The address, delivered on the 82nd anniversary of the June 6, 1944, landings, lashed the Trump administration's standing critique of European migration policy to the memory of the wartime invasion that turned the war in Europe. It deepens a transatlantic rift that has widened in the past week over migration, borders and speech.
The speech
Hegseth told the crowd that today, "different European beaches are stormed by different dangerous ideologies." He named four countries on the Mediterranean and Black Sea coastlines. "Beaches in Spain and Italy and Greece and Bulgaria. Boats and men arrive," he said.
He then put the question to the host governments. "When will European capitals do something about that invasion? Or is it too late?" Hegseth said. "I pray not, and I believe not."
The defense secretary did not use the word immigration. The Associated Press, in a dispatch carried by PBS NewsHour, reported that his remarks echoed broader Trump administration criticism of Europe over migration, borders and what U.S. officials have described as censorship of nationalist and far-right voices.
The policy backdrop
The Trump administration has been making the same argument in writing for six months. Its national security strategy, published in December, warned that Europe faced the "prospect of civilizational erasure" and could become "unrecognizable" within 20 years, according to the AP account. Saturday's speech reframed that warning in the vocabulary of the cemetery where Hegseth stood, above the American war dead buried at Colleville-sur-Mer.

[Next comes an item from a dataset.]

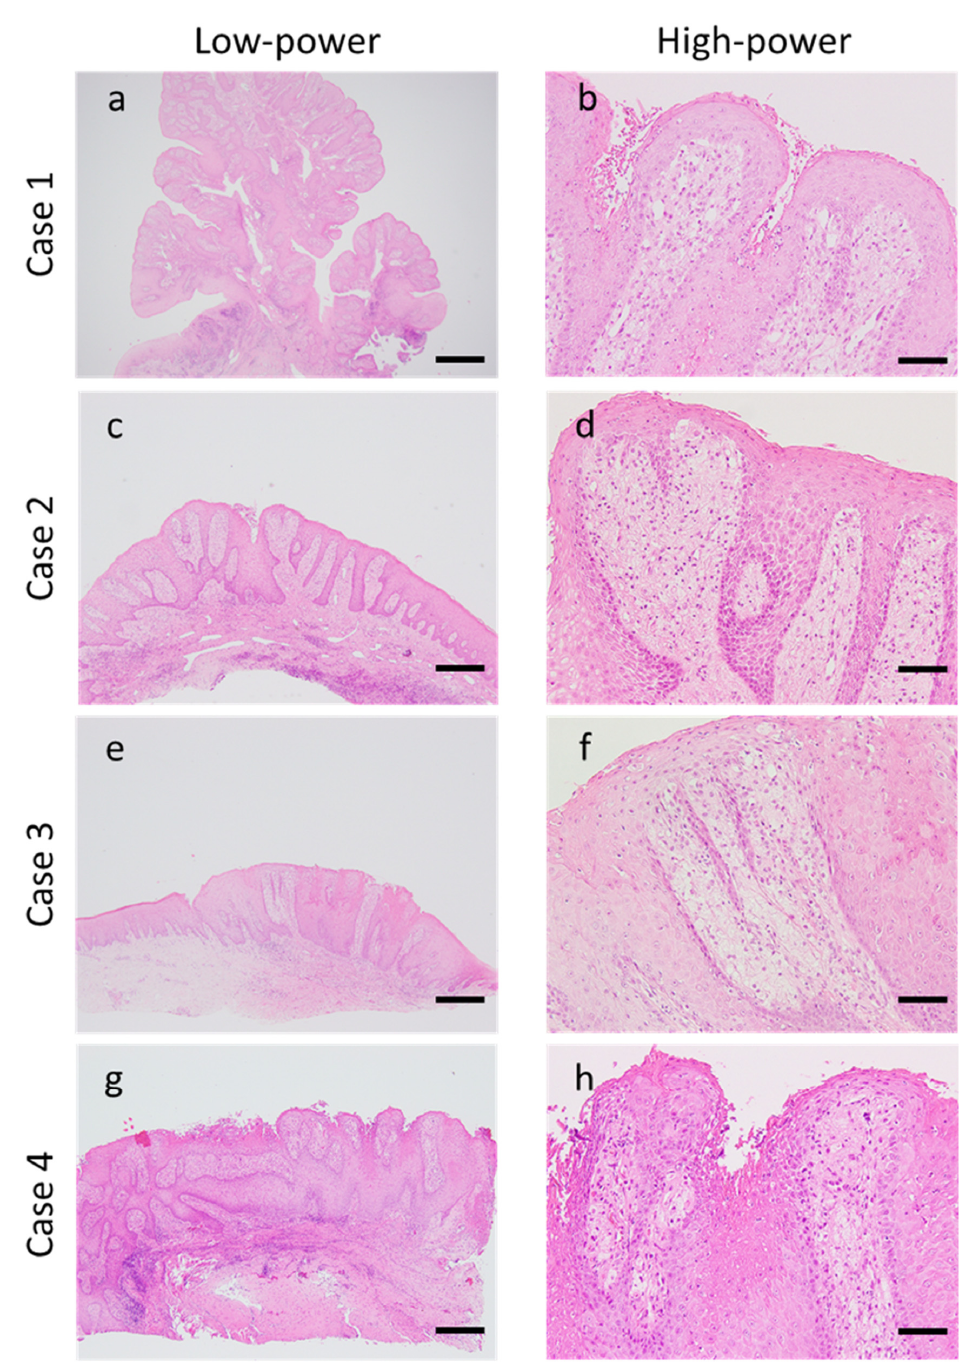
Figure 1. Morphological findings of oral verruciform xanthoma. Epithelial acanthosis with no atypia was observed in all patients with oral verruciform xanthomas (OVXs). ( a , c , e , g ) Chronic inflammatory cell infiltration into the connective tissue was observed. ( b , d , f , h ) Several foamy cells were accumulated in the connective tissue papillae. Case 1 exhibited verrucous-type OVX (( a ): scale bar, 500 μ m; original magnification, 20×; ( b ): scale bar, 50 μ m; original magnification, 200×). Case 2–4 exhibited flat-type OVX (( c , e , g ): scale bar; 200 μ m, original magnification: 40×, ( d , f , h ): scale bar; 50 μ m, original magnification; 200×).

The remarks also landed in the middle of an active diplomatic row. On Saturday, British Prime Minister Keir Starmer's office condemned Vice President JD Vance for blaming immigration for the killing of Henry Nowak, an 18-year-old British student stabbed to death in Southampton. Both Nowak and his killer were British, the AP reported.
A familiar messenger
Hegseth has spent the past week stitching the administration's foreign policy into a single argument about allies who, in his telling, must do more for themselves. He closed the IISS Shangri-La Dialogue in Singapore on May 31 by telling Asian delegates the United States would reward partners that raise defense spending to 3.5 percent of gross domestic product and step back from those that do not. The Normandy speech extended that demand into the cultural sphere on the European side of the alliance.
What was missing
European governments had not publicly responded to the speech by press time, and today's dossier contained no reporting from left-leaning or right-leaning outlets that would surface a partisan rebuttal of the secretary's framing. The PBS NewsHour account, carrying AP wire copy, was the single source available. The conventional objection to the Hegseth line — that migrant arrivals on Mediterranean beaches are not an armed invasion analogous to the Nazi occupation, and that the rhetorical equation trivializes the dead buried at Colleville-sur-Mer — was not voiced by any named European official in the source record.